The Society for Social Work and Research

2014 Annual Conference

January 15-19, 2014 I Grand Hyatt San Antonio I San Antonio, TX

A Method to Analyze Initial CANS Assessments to Identify Profiles of High Need Youth Served Through Family-Based Interventions

Saturday, January 18, 2014: 10:00 AM
HBG Convention Center, Room 003A River Level (San Antonio, TX)
* noted as presenting author
Katharan Cordell, MPH, Graduate Student Researcher at Seneca Family of Agencies, University of California, Berkeley, Plumas Lake, CA
Shannon Dickerson, BS, Performance Improvement Project Manager, Seneca Family of Agencies, Oakland, CA
Melissa Mollard, PhD, Director of Strategic Initiatives and Performance Improvement, Seneca Family of Agencies, Oakland, CA
Purpose:  This study explores the profiles of incoming youth referred to a child mental health agency in order to identify factors associated with the most severe youth in need of intensive services. Seneca Family of Agencies serves families of youth using a model of unconditional care based on three streams:  1) a relational stream based on attachment theory (Bowlby, 1982), 2) a behavior stream based on learning theory (Rushton & Teachman, 1978), and 3) an ecological stream which recognizes the importance of contextual factors in the environment (Bronfenbrenner, 1988).
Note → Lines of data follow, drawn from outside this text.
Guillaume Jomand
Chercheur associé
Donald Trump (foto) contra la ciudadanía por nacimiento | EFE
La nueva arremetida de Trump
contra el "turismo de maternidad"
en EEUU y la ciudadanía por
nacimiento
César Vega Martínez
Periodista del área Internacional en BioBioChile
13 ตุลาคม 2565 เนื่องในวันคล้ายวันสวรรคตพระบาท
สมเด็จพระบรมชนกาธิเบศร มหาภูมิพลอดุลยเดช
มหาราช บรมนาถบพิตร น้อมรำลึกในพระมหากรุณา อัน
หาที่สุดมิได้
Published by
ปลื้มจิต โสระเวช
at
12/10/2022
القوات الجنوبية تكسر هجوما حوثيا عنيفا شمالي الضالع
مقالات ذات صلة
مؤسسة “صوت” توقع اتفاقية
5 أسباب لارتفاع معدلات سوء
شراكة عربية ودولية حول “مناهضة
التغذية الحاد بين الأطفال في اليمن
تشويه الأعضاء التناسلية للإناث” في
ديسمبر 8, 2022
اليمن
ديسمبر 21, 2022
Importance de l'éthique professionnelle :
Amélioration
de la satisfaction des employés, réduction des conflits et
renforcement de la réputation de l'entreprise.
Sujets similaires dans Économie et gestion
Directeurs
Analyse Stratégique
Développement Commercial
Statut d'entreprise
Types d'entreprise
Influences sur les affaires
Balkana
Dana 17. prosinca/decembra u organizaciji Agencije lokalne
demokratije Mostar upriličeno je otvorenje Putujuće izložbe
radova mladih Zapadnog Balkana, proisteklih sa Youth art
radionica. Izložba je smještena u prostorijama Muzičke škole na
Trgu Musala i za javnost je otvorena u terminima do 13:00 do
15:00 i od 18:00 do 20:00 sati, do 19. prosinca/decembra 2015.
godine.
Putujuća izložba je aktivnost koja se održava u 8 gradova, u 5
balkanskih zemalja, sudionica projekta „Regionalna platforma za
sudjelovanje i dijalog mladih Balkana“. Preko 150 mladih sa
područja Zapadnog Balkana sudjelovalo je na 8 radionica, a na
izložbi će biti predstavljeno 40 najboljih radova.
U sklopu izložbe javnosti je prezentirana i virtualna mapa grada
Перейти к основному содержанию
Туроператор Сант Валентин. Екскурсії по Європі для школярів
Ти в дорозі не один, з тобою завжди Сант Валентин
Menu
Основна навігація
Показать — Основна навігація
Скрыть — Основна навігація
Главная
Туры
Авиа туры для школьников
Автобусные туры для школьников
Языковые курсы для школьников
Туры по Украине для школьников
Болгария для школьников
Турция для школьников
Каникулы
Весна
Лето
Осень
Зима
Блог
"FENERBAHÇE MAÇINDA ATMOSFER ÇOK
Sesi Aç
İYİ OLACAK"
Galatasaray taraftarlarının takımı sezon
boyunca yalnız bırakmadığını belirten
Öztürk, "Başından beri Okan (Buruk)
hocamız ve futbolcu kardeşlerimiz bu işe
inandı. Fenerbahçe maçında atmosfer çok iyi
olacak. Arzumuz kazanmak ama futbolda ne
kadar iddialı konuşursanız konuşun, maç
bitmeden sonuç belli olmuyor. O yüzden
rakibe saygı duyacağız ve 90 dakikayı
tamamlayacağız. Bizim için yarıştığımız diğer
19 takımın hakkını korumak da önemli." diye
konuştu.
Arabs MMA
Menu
At the beginning of service, a customized Child Adolescent Needs and Strengths (CANS) assessment identifies up to 315 actionable items associated with these streams to direct services. A high number of total actionable items (TAI) on the CANS represents a need for more intensive services. For example, youth with 50 TAI, represent a higher need as compared to youth with 10 TAI. It was of interest to explore if there existed a pattern of individual actionable CANS items which strongly predicted a high number of TAI, and to identify if the combination of the most predictive items predominantly represented one or more of the streams within the model of unconditional care.
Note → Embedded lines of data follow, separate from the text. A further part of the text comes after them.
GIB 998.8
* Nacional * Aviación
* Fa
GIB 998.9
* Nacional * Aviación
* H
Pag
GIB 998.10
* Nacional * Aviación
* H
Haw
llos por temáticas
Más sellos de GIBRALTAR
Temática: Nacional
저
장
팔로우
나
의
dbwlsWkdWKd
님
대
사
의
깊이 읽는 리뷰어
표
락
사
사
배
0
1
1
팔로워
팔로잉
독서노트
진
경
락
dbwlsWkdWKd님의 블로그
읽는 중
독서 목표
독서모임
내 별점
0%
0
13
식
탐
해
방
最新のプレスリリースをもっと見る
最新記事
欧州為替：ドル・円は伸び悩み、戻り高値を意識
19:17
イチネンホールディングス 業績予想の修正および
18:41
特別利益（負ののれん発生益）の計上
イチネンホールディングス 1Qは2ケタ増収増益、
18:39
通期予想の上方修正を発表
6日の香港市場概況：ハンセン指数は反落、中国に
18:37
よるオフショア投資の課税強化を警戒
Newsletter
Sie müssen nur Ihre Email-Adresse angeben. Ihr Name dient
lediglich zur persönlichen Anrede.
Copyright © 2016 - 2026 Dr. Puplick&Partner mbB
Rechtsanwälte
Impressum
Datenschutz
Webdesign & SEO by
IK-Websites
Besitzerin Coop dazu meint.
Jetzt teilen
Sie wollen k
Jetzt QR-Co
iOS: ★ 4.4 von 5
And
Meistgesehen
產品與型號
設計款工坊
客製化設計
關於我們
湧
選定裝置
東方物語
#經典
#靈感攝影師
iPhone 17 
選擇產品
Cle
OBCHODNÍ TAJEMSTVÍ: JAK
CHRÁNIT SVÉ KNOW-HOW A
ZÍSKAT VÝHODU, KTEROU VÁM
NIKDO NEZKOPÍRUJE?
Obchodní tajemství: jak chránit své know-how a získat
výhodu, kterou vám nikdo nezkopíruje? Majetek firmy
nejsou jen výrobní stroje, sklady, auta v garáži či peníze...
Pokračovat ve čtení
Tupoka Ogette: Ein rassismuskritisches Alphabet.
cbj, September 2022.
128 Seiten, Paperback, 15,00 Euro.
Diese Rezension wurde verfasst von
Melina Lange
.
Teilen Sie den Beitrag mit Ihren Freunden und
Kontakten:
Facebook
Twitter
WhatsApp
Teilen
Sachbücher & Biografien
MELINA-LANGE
Methods:  A total of 2,729 initial CANS were extracted from the agency’s electronic health record since 2009. CANS items were coded as actionable (2 or 3) or not actionable (0, 1, null), and the TAI per youth was identified. A method of classification and regression tree (CART) using linear regression was utilized to identify individual CANS actionable items which most strongly predicted the TAI for youth. Information from the resulting tree was used to make logical combinations of three-four CANS items most predictive of TAI, and the average number of TAI for each of the resulting profiles was identified. 
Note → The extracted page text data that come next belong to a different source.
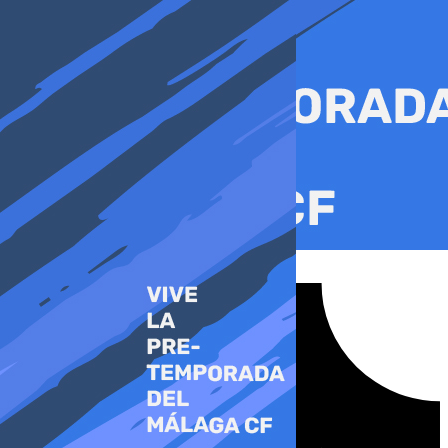
Ir
al
contenido
Tiktok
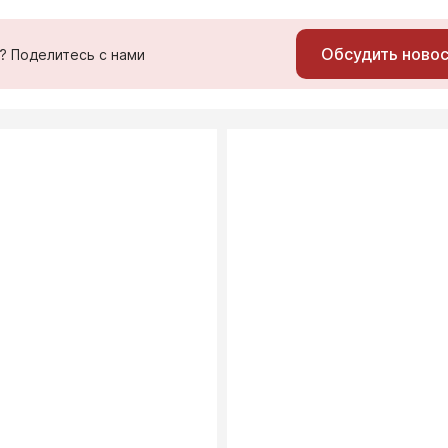
Обсудить ново
ь? Поделитесь с нами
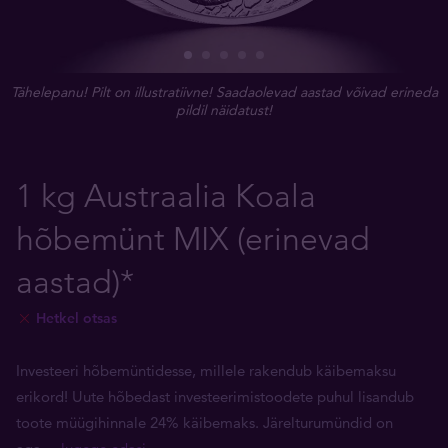
Tähelepanu! Pilt on illustratiivne! Saadaolevad aastad võivad erineda
pildil näidatust!
1 kg Austraalia Koala
hõbemünt MIX (erinevad
aastad)*
Hetkel otsas
Investeeri hõbemüntidesse, millele rakendub käibemaksu
erikord! Uute hõbedast investeerimistoodete puhul lisandub
toote müügihinnale 24% käibemaks. Järelturumündid on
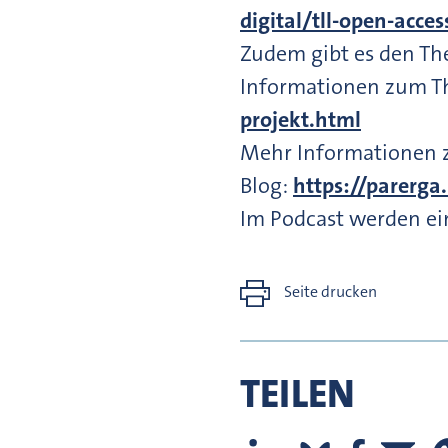
digital/tll-open-acce
Zudem gibt es den Th
Informationen zum Th
projekt.html
Mehr Informationen zu
Blog:
https://parerga
Im Podcast werden ei
Seite drucken
TEILEN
Results: Four main predictors of severity emerged from the analysis. The most significant predictor was issues with Judgment for Risk Behaviors (“p”<0.001); followed by Environmental Influences for Juvenile Justice involvement (“p”<0.001); Frustration Management for Violence (“p”<0.001); and the presence of any Neglect, Attachment or Adjustment to Trauma related to Abuse (“p”<0.001). The profile of youth who were not actionable in any of these four areas had average 9.5 (SD 7.3) TAI. On average, youth who were actionable in 1) any one of these areas had 18-20 TAI, 2) any two areas had 26-30 TAI, 3) any three of these areas had 37-42 TAI, and 4) all four areas had 50.8 (SD 11.9) total actionable CANS items.

Implications: CART provided a method to identify the most predictive factors associated with high need youth served by the agency. Areas related to behavioral (Judgment for Risk Behaviors and Emotional Frustration for Violence), relationship (Abuse) and Ecological (Environmental Influences for Juvenile Justice involvement) steams were all strongly predictive of severity of incoming youth, and a combination of issues in all three streams resulted in the highest need youth served. This exploration validated the importance of addressing all three steams for the population of youth served.